### Material for this exercise
◇ ◇ ◇ ◇ ◇ ◇ ◇

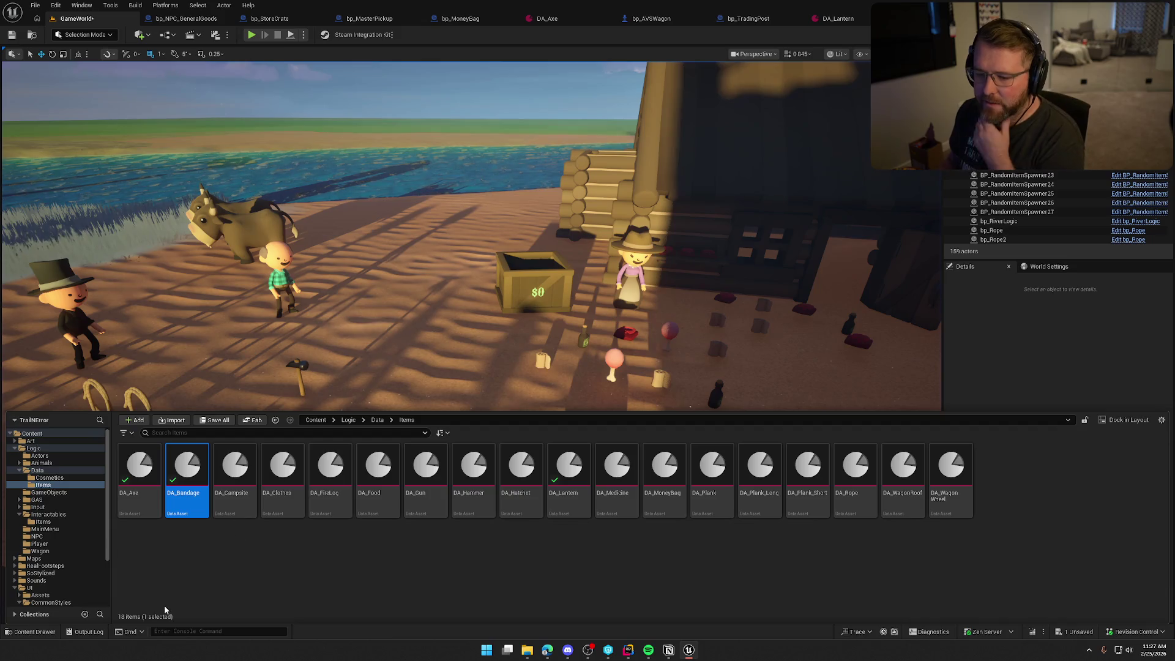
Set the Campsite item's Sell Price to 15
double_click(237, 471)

◇ ◇ ◇ ◇ ◇ ◇ ◇

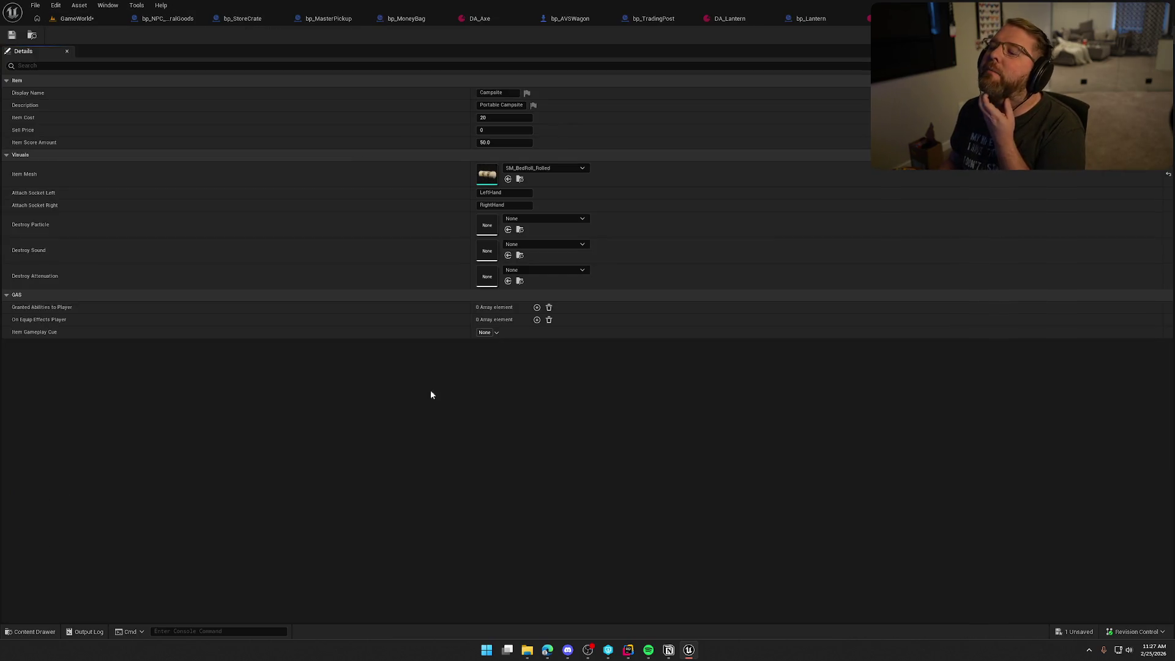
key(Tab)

◇ ◇ ◇ ◇ ◇ ◇ ◇

### The problem
Among the records above, only the lines between the line holding "Set the Campsite item's Sell Price to 15" and the line holding "double_click(237, 471)", inclusive, are to be output, exactly as written.

### Written answer
Set the Campsite item's Sell Price to 15
double_click(237, 471)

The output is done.